*Work instructions*.
Search the listing below for "pixels". Copy each matching line.

◆ ◆ ◆

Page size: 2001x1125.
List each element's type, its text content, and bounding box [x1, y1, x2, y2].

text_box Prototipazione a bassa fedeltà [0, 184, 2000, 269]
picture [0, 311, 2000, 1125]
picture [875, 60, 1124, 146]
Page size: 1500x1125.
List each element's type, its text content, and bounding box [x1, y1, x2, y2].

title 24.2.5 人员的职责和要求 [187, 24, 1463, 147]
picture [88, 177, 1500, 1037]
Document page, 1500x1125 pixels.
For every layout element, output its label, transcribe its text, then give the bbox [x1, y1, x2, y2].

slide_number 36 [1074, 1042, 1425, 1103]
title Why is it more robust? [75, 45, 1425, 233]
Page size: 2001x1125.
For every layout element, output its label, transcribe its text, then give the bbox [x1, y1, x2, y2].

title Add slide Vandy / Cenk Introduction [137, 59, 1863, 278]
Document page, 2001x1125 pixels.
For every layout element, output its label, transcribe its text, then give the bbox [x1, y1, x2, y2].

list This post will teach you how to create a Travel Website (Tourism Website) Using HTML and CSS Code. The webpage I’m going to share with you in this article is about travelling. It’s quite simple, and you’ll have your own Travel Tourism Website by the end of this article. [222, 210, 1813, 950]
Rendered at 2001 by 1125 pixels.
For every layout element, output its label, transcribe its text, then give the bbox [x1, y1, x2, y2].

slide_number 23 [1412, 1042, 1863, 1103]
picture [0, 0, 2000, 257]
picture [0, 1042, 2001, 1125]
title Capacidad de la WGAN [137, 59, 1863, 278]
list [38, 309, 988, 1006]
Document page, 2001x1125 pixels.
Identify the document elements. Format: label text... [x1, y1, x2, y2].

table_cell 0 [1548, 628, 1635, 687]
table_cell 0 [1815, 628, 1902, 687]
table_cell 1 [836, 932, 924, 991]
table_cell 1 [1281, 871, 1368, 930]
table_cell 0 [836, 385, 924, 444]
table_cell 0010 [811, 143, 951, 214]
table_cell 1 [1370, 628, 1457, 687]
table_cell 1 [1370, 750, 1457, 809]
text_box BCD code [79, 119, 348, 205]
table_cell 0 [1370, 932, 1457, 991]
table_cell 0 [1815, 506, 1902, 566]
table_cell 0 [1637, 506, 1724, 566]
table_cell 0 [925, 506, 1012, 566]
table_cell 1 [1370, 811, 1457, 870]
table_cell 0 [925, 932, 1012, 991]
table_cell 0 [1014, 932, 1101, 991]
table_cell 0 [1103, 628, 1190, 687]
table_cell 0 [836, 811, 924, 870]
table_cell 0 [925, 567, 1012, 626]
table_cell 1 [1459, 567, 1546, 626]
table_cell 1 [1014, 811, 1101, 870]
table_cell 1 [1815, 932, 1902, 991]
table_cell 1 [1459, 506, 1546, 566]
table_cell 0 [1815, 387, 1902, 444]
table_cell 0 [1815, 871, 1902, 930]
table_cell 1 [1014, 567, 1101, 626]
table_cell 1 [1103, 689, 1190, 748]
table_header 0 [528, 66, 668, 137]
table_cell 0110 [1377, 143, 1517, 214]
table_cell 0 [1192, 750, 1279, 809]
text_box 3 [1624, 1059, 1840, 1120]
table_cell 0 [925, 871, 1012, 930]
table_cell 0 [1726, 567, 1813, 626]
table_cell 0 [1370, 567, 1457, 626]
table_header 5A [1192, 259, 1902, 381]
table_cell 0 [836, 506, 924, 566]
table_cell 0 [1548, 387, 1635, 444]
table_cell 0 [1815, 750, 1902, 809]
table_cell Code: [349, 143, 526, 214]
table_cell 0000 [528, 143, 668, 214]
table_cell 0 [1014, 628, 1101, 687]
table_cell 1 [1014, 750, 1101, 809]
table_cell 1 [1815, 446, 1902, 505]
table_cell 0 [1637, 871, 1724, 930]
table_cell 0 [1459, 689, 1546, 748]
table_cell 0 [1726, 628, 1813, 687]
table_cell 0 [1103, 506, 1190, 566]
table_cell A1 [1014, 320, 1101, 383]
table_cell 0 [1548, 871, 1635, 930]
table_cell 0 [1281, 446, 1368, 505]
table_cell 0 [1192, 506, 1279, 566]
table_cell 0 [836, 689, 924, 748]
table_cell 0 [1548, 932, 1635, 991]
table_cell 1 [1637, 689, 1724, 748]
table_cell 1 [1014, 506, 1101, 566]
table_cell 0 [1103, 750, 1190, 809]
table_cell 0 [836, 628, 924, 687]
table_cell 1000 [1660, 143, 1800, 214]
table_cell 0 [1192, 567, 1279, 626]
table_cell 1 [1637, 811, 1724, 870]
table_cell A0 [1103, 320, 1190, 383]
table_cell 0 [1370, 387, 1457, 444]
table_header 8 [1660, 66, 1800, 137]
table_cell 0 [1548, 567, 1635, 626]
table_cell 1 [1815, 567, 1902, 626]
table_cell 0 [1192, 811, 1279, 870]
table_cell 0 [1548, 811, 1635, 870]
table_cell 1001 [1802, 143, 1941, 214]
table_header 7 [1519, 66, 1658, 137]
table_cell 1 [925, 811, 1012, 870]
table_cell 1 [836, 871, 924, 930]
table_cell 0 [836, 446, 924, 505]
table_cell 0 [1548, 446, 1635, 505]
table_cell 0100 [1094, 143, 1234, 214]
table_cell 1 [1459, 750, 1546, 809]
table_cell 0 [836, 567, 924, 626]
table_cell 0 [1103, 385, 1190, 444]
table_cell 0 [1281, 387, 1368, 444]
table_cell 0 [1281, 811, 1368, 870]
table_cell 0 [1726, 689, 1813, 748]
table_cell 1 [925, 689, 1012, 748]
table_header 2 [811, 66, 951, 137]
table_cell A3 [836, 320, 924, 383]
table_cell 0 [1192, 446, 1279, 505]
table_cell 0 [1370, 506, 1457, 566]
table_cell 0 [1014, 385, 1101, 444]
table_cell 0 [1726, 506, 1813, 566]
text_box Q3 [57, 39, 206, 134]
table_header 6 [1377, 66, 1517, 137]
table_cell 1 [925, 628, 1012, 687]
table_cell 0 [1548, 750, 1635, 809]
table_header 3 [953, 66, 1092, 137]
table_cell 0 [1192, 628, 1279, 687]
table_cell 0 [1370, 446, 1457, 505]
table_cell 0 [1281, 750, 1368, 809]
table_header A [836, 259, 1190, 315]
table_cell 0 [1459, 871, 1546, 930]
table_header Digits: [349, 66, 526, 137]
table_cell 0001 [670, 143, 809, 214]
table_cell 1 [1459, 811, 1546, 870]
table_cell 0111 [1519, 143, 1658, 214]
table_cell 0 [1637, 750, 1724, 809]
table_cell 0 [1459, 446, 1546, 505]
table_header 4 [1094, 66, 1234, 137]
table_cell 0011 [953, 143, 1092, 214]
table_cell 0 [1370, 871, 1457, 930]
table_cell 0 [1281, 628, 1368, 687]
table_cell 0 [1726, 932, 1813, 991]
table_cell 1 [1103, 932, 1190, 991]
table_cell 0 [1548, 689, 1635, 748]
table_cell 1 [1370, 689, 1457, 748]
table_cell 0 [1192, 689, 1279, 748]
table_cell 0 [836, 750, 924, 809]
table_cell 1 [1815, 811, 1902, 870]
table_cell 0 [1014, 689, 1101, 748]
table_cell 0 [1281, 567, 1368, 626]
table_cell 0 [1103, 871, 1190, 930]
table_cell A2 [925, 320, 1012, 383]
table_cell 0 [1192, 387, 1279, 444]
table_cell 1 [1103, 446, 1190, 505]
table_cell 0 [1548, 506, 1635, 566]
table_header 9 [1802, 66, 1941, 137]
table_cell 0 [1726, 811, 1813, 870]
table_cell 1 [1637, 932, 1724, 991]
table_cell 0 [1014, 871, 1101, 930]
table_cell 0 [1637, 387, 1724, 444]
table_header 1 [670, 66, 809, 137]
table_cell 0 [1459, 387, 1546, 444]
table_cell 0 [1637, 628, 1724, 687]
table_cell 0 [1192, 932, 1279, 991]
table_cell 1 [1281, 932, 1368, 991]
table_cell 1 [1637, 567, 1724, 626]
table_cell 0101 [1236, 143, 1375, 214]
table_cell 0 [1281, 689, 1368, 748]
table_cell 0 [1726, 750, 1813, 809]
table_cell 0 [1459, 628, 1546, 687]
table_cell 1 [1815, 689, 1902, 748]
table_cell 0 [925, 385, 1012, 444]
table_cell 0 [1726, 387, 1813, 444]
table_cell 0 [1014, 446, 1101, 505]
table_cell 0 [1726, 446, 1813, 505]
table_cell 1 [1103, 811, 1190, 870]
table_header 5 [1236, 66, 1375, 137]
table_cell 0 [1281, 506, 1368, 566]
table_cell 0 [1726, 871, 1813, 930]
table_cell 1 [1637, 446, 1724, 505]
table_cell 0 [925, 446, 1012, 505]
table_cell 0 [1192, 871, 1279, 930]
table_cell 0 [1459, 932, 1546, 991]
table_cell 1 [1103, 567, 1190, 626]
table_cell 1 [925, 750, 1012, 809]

◆ ◆ ◆

*Response to the exercise*.
Document page, 1500x1125 pixels.
Document page, 2001x1125 pixels.
Rendered at 2001 by 1125 pixels.
Document page, 2001x1125 pixels.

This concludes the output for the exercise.